If the metal_device is successfully deleted, the actual device should be deleted at Equinix Metal. If the actual device at Equinix Metal is not successfully deleted, the metal_device should not be deleted, so that it remains in the state and deletion can be attempted again.

Actual Behavior

The metal_device was successfully deleted, but the device was not deleted at Equinix Metal.

Important Factoids

I can provide the name of the affected device, and the relevant timestamps, privately if it's useful.

displague commented 3 years ago

I'm marques.packet in the Equinix Metal Comunity Slack, @jbg.

Was this a reserved hardware instance? Could you provide any details from the device timeline if it is still available?

I can research the timeline if you don't have the message available to share on GH.

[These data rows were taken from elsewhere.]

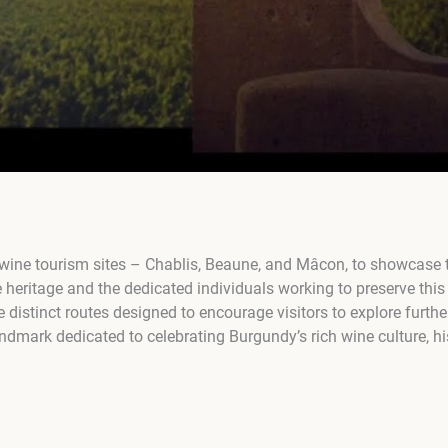
wine tourism sites – Chablis, Beaune, and Mâcon, to showcase th
 heritage and the dedicated individuals working to preserve this 
 distinct routes designed to encourage visitors to explore furthe
ndmark dedicated to celebrating Burgundy’s rich wine culture, hi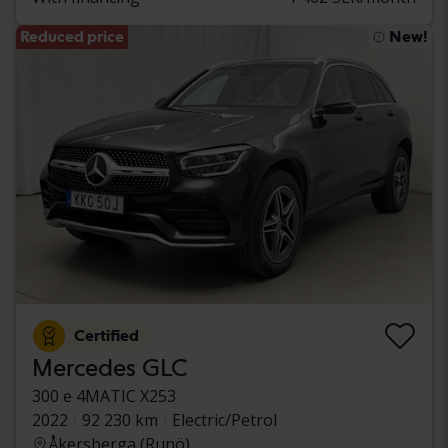
Reduced price
New!
Certified
Mercedes GLC
300 e 4MATIC X253
2022
92 230 km
Electric/Petrol
Åkersberga (Runö)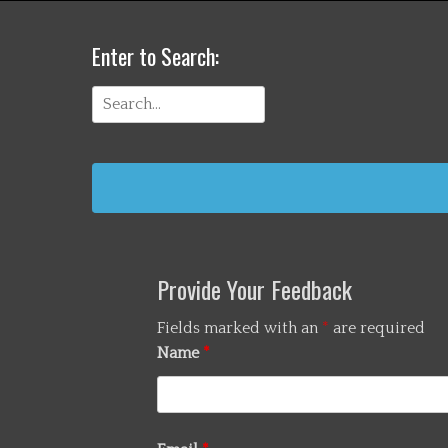
Enter to Search:
Search
for:
Provide Your Feedback
Fields marked with an
*
are required
Name
*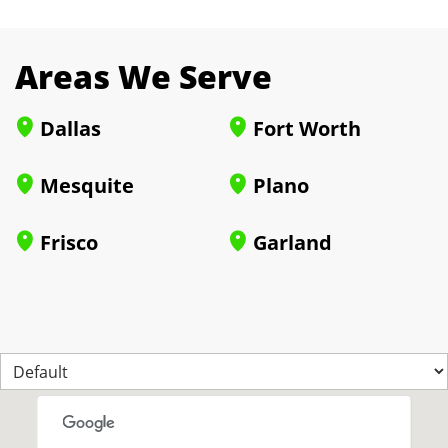
Areas We Serve
Dallas
Fort Worth
Mesquite
Plano
Frisco
Garland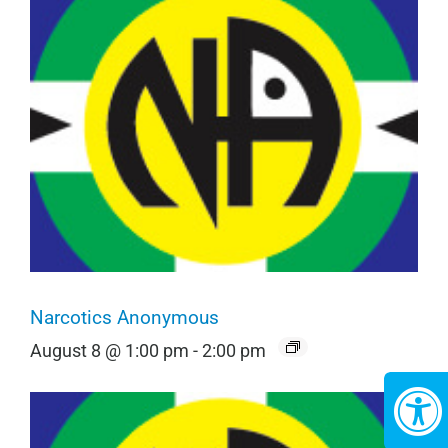
Narcotics Anonymous
August 8 @ 1:00 pm
-
2:00 pm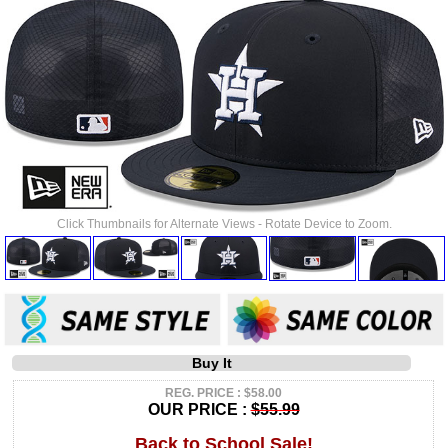
Click Thumbnails for Alternate Views - Rotate Device to Zoom.
Buy It
REG. PRICE : $58.00
OUR PRICE :
$55.99
Back to School Sale!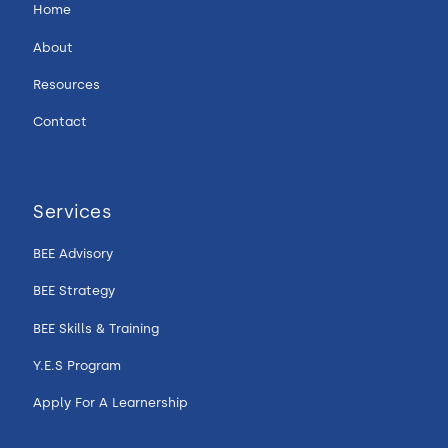
Home
About
Resources
Contact
Services
BEE Advisory
BEE Strategy
BEE Skills & Training
Y.E.S Program
Apply For A Learnership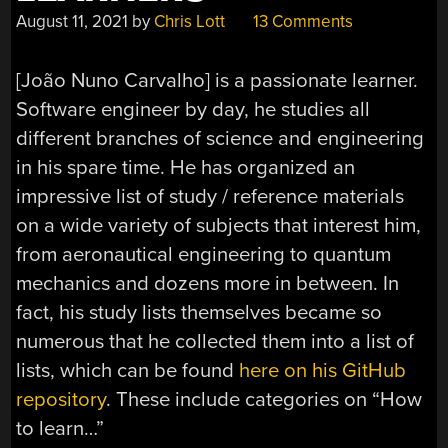
August 11, 2021
by
Chris Lott
13 Comments
[João Nuno Carvalho] is a passionate learner.
Software engineer by day, he studies all
different branches of science and engineering
in his spare time. He has organized an
impressive list of study / reference materials
on a wide variety of subjects that interest him,
from aeronautical engineering to quantum
mechanics and dozens more in between. In
fact, his study lists themselves became so
numerous that he collected them into a list of
lists, which can be found
here on his GitHub
repository
. These include categories on “How
to learn…”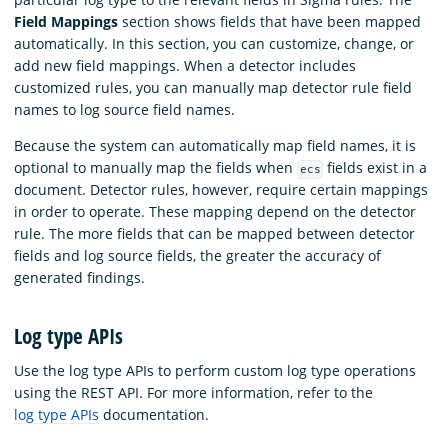
Field Mappings
section shows fields that have been mapped
automatically. In this section, you can customize, change, or
add new field mappings. When a detector includes
customized rules, you can manually map detector rule field
names to log source field names.
Because the system can automatically map field names, it is
optional to manually map the fields when
fields exist in a
ecs
document. Detector rules, however, require certain mappings
in order to operate. These mapping depend on the detector
rule. The more fields that can be mapped between detector
fields and log source fields, the greater the accuracy of
generated findings.
Log type APIs
Use the log type APIs to perform custom log type operations
using the REST API. For more information, refer to the
log type APIs
documentation.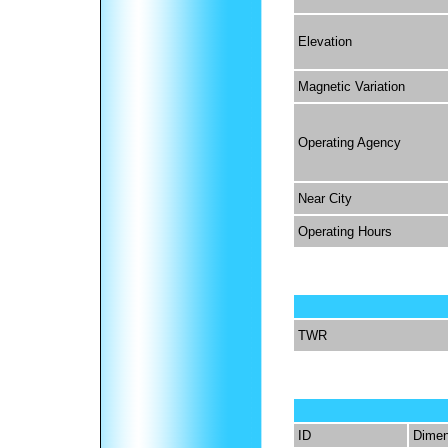
Elevation
Magnetic Variation
Operating Agency
Near City
Operating Hours
TWR
ID
Dimen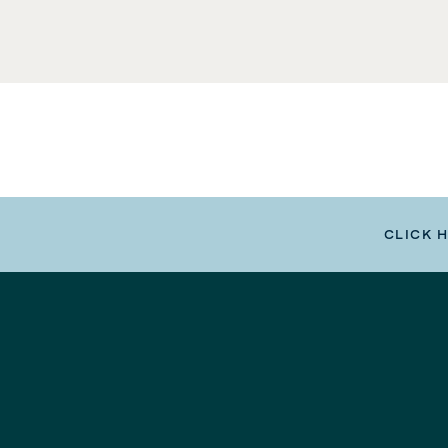
CLICK 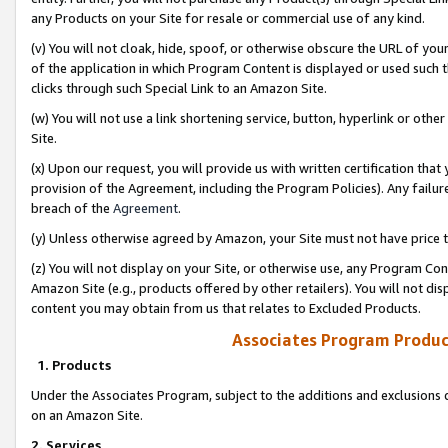
any Products on your Site for resale or commercial use of any kind.
(v) You will not cloak, hide, spoof, or otherwise obscure the URL of your
of the application in which Program Content is displayed or used such 
clicks through such Special Link to an Amazon Site.
(w) You will not use a link shortening service, button, hyperlink or oth
Site.
(x) Upon our request, you will provide us with written certification tha
provision of the Agreement, including the Program Policies). Any failure
breach of the
Agreement
.
(y) Unless otherwise agreed by Amazon, your Site must not have price tr
(z) You will not display on your Site, or otherwise use, any Program Con
Amazon Site (e.g., products offered by other retailers). You will not di
content you may obtain from us that relates to Excluded Products.
Associates Program Produc
1. Products
Under the Associates Program, subject to the additions and exclusions d
on an Amazon Site.
2. Services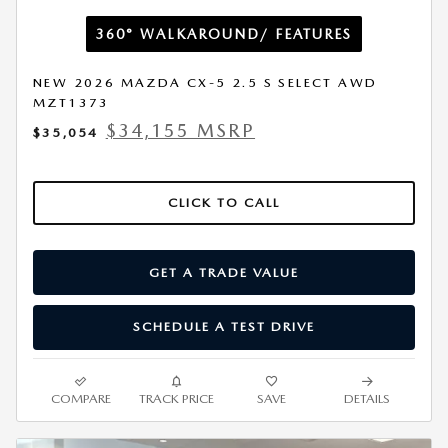
360° WALKAROUND/ FEATURES
NEW 2026 MAZDA CX-5 2.5 S SELECT AWD
MZT1373
$34,155 MSRP
$35,054
CLICK TO CALL
GET A TRADE VALUE
SCHEDULE A TEST DRIVE
COMPARE
TRACK PRICE
SAVE
DETAILS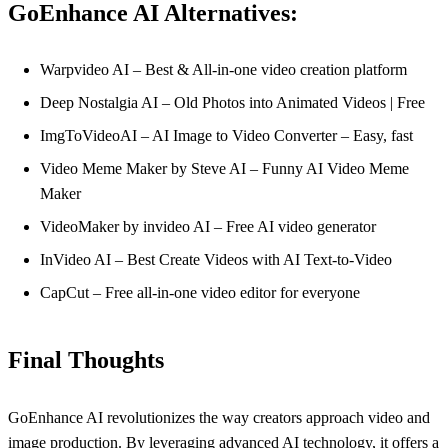
GoEnhance AI Alternatives:
Warpvideo AI – Best & All-in-one video creation platform
Deep Nostalgia AI – Old Photos into Animated Videos | Free
ImgToVideoAI – AI Image to Video Converter – Easy, fast
Video Meme Maker by Steve AI – Funny AI Video Meme
Maker
VideoMaker by invideo AI – Free AI video generator
InVideo AI – Best Create Videos with AI Text-to-Video
CapCut – Free all-in-one video editor for everyone
Final Thoughts
GoEnhance AI revolutionizes the way creators approach video and
image production. By leveraging advanced AI technology, it offers a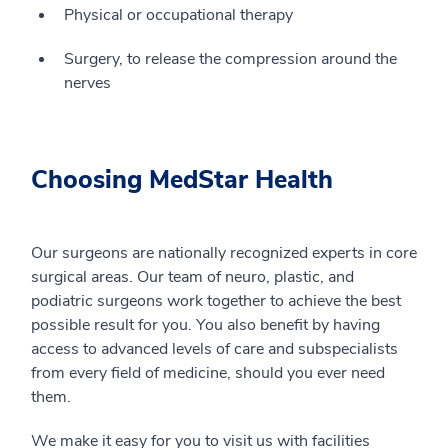
Physical or occupational therapy
Surgery, to release the compression around the
nerves
Choosing MedStar Health
Our surgeons are nationally recognized experts in core
surgical areas. Our team of neuro, plastic, and
podiatric surgeons work together to achieve the best
possible result for you. You also benefit by having
access to advanced levels of care and subspecialists
from every field of medicine, should you ever need
them.
We make it easy for you to visit us with facilities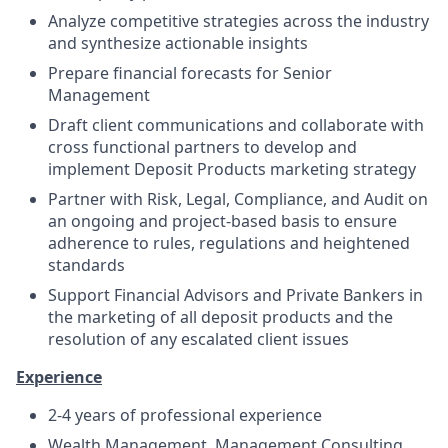
Analyze competitive strategies across the industry
and synthesize actionable insights
Prepare financial forecasts for Senior
Management
Draft client communications and collaborate with
cross functional partners to develop and
implement Deposit Products marketing strategy
Partner with Risk, Legal, Compliance, and Audit on
an ongoing and project-based basis to ensure
adherence to rules, regulations and heightened
standards
Support Financial Advisors and Private Bankers in
the marketing of all deposit products and the
resolution of any escalated client issues
E
x
per
i
ence
2-4 years of professional experience
Wealth Management, Management Consulting,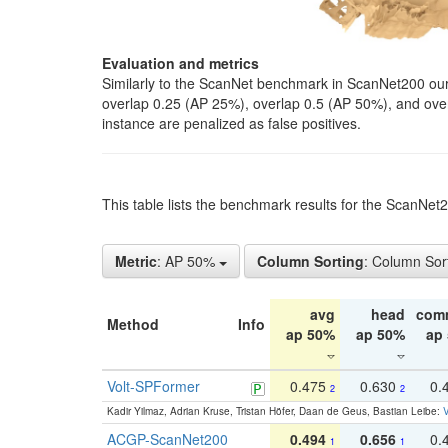
Evaluation and metrics
Similarly to the ScanNet benchmark in ScanNet200 our 
overlap 0.25 (AP 25%), overlap 0.5 (AP 50%), and over o
instance are penalized as false positives.
This table lists the benchmark results for the ScanNe
Metric
: AP 50%
Column Sorting
: Column Sor
avg
head
com
Method
Info
ap 50%
ap 50%
ap
Volt-SPFormer
0.475
0.630
0.
2
2
Kadir Yilmaz, Adrian Kruse, Tristan Höfer, Daan de Geus, Bastian Leibe:
V
ACGP-ScanNet200
0.494
0.656
0.
1
1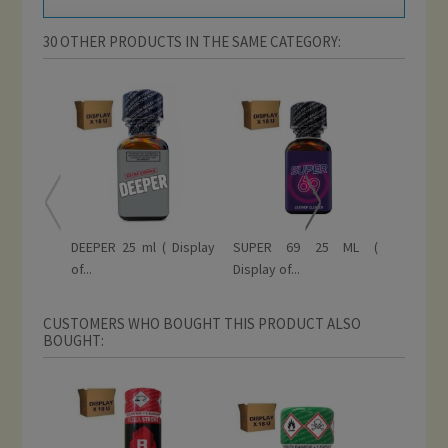
30 OTHER PRODUCTS IN THE SAME CATEGORY:
DEEPER 25 ml ( Display
SUPER 69 25 ML (
RISE 
of...
Display of...
EXTREME 
CUSTOMERS WHO BOUGHT THIS PRODUCT ALSO
BOUGHT: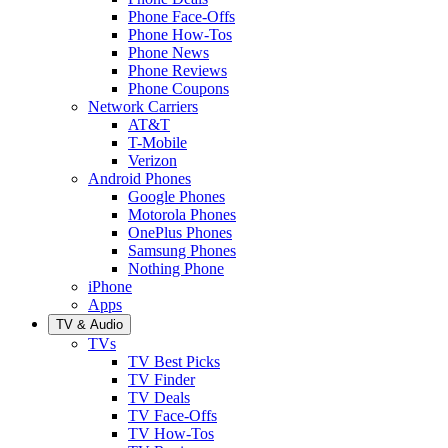
Phone Face-Offs
Phone How-Tos
Phone News
Phone Reviews
Phone Coupons
Network Carriers
AT&T
T-Mobile
Verizon
Android Phones
Google Phones
Motorola Phones
OnePlus Phones
Samsung Phones
Nothing Phone
iPhone
Apps
TV & Audio
TVs
TV Best Picks
TV Finder
TV Deals
TV Face-Offs
TV How-Tos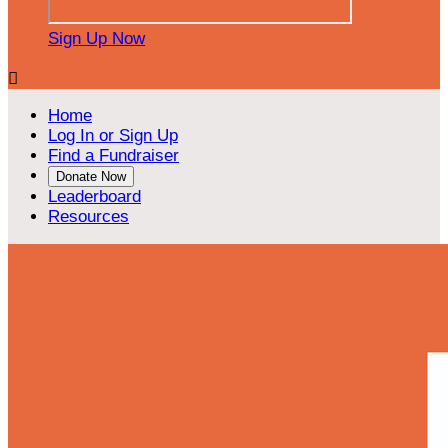
Sign Up Now

Home
Log In or Sign Up
Find a Fundraiser
Donate Now
Leaderboard
Resources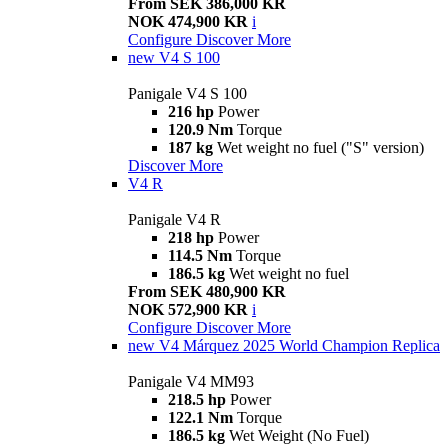
From SEK 386,000 KR
NOK 474,900 KR
i
Configure
Discover More
new
V4 S 100
Panigale V4 S 100
216 hp
Power
120.9 Nm
Torque
187 kg
Wet weight no fuel ("S" version)
Discover More
V4 R
Panigale V4 R
218 hp
Power
114.5 Nm
Torque
186.5 kg
Wet weight no fuel
From SEK 480,900 KR
NOK 572,900 KR
i
Configure
Discover More
new
V4 Márquez 2025 World Champion Replica
Panigale V4 MM93
218.5 hp
Power
122.1 Nm
Torque
186.5 kg
Wet Weight (No Fuel)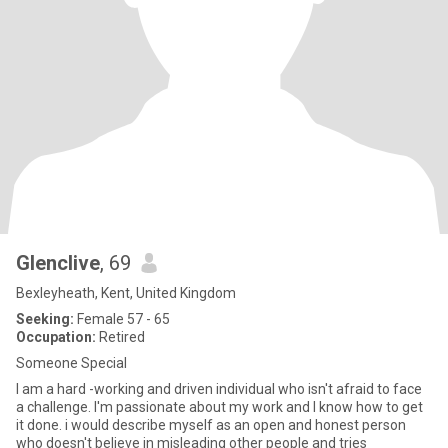
Glenclive
, 69
Bexleyheath, Kent, United Kingdom
Seeking:
Female 57 - 65
Occupation:
Retired
Someone Special
I am a hard -working and driven individual who isn't afraid to face
a challenge. I'm passionate about my work and I know how to get
it done. i would describe myself as an open and honest person
who doesn't believe in misleading other people and tries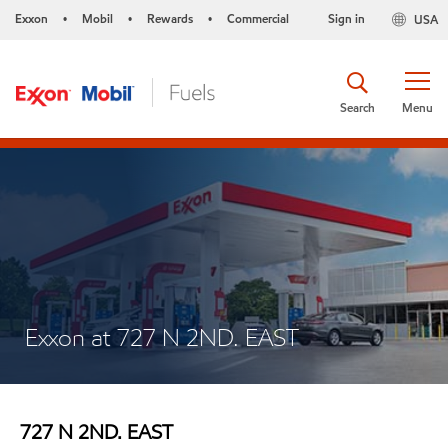
Exxon
Mobil
Rewards
Commercial
Sign in
USA
•
•
•
Search
Menu
Exxon at 727 N 2ND. EAST
727 N 2ND. EAST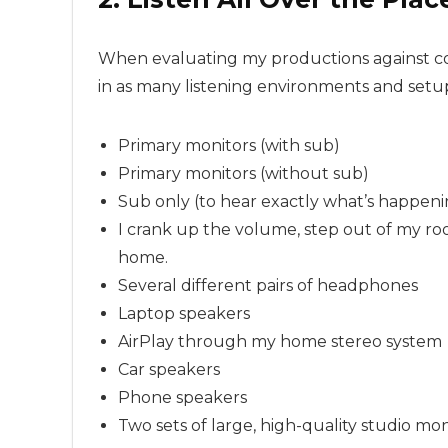
When evaluating my productions against com
in as many listening environments and setup
Primary monitors (with sub)
Primary monitors (without sub)
Sub only (to hear exactly what’s happeni
I crank up the volume, step out of my ro
home.
Several different pairs of headphones
Laptop speakers
AirPlay through my home stereo system
Car speakers
Phone speakers
Two sets of large, high-quality studio mon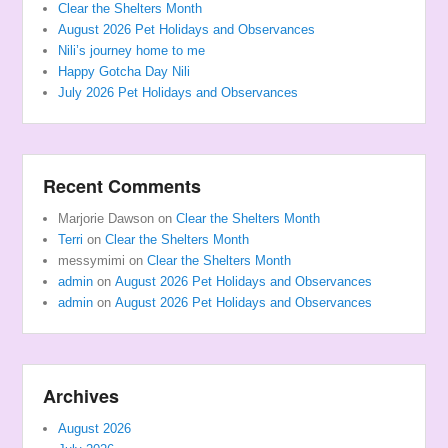
Clear the Shelters Month
August 2026 Pet Holidays and Observances
Nili’s journey home to me
Happy Gotcha Day Nili
July 2026 Pet Holidays and Observances
Recent Comments
Marjorie Dawson
on
Clear the Shelters Month
Terri
on
Clear the Shelters Month
messymimi
on
Clear the Shelters Month
admin
on
August 2026 Pet Holidays and Observances
admin
on
August 2026 Pet Holidays and Observances
Archives
August 2026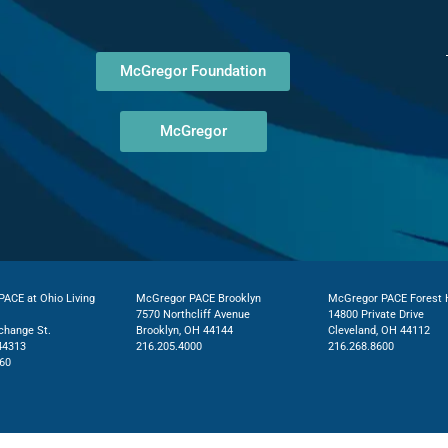
McGregor Foundation
McGregor
ACE at Ohio Living
McGregor PACE Brooklyn
McGregor PACE Forest H
7570 Northcliff Avenue
14800 Private Drive
change St.
Brooklyn, OH 44144
Cleveland, OH 44112
44313
216.205.4000
216.268.8600
60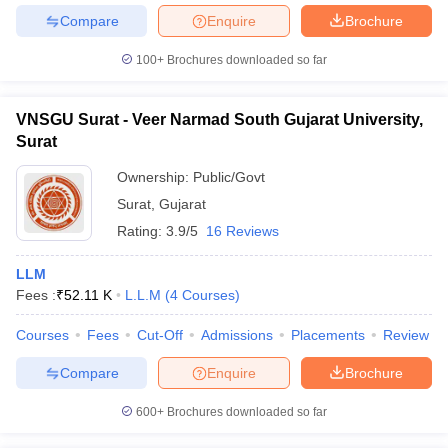
Compare
Enquire
Brochure
100+
Brochures downloaded so far
VNSGU Surat - Veer Narmad South Gujarat University,
Surat
Ownership:
Public/Govt
Surat
,
Gujarat
Rating:
3.9/5
16 Reviews
LLM
Fees :
₹
52.11 K
L.L.M
(
4
Courses
)
Courses
Fees
Cut-Off
Admissions
Placements
Review
Compare
Enquire
Brochure
600+
Brochures downloaded so far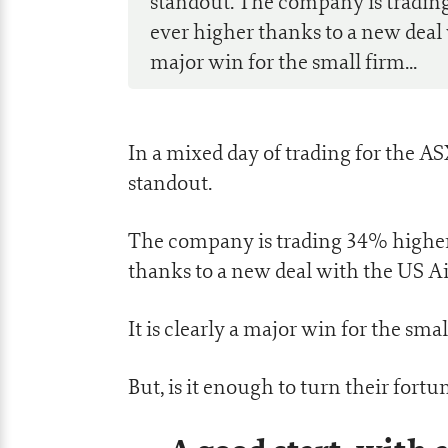
standout. The company is trading
ever higher thanks to a new deal w
major win for the small firm...
In a mixed day of trading for the AS
standout.
The company is trading 34% higher 
thanks to a new deal with the US Ai
It is clearly a major win for the smal
But, is it enough to turn their fort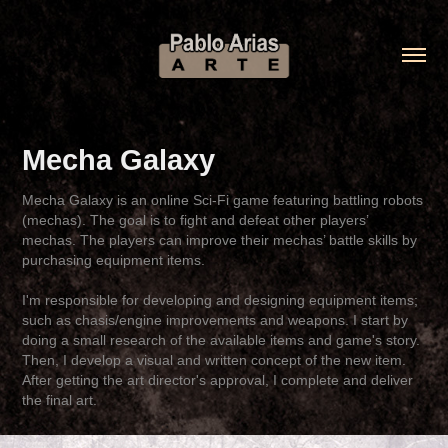
Mecha Galaxy
Mecha Galaxy is an online Sci-Fi game featuring battling robots
(mechas). The goal is to fight and defeat other players’
mechas. The players can improve their mechas’ battle skills by
purchasing equipment items.
I'm responsible for developing and designing equipment items;
such as chasis/engine improvements and weapons. I start by
doing a small research of the available items and game's story.
Then, I develop a visual and written concept of the new item.
After getting the art director's approval, I complete and deliver
the final art.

displague commented 3 years ago

Another possibility, was the resource locked?

jbg commented 3 years ago

It was an on demand instance. It has long since been deleted so we don’t have the timeline but I will search our TF logs to find the instance ID - just haven’t had a chance yet.

The instance wasn’t locked (unless there is some way it can become locked without us locking it via console or API) but anyway I would expect the TF provider to fail to delete in that case, rather than silently succeed and remove it from the state. There should ideally be no way for TF to think the instance is deleted when it is in fact still running.

Whatever the issue was, it must be intermittent, because the exact same provider version and TF config has created and deleted several more instances since then without hitting the issue. Does the provider handle HTTP errors correctly? Maybe there was a brief API outage when it tried to delete the server.

On 26 Jun 2021, at 00:44, Marques Johansson @.***> wrote:

Another possibility, was the resource locked?

— You are receiving this because you were mentioned. Reply to this email directly, view it on GitHub, or unsubscribe.

displague commented 3 years ago

Does the provider handle HTTP errors correctly? Maybe there was a brief API outage when it tried to delete the server.

Errors like a 403 and 404 are treated as a successful delete because they imply that the project or device were removed. It's possible that you received one of these errors for a different reason, API side or user side. An API Key rotation, perhaps?

jbg commented 3 years ago

API key was not rotated at any time near to this occurrence. There's no proxy involved our side, so any HTTP response was direct from Metal.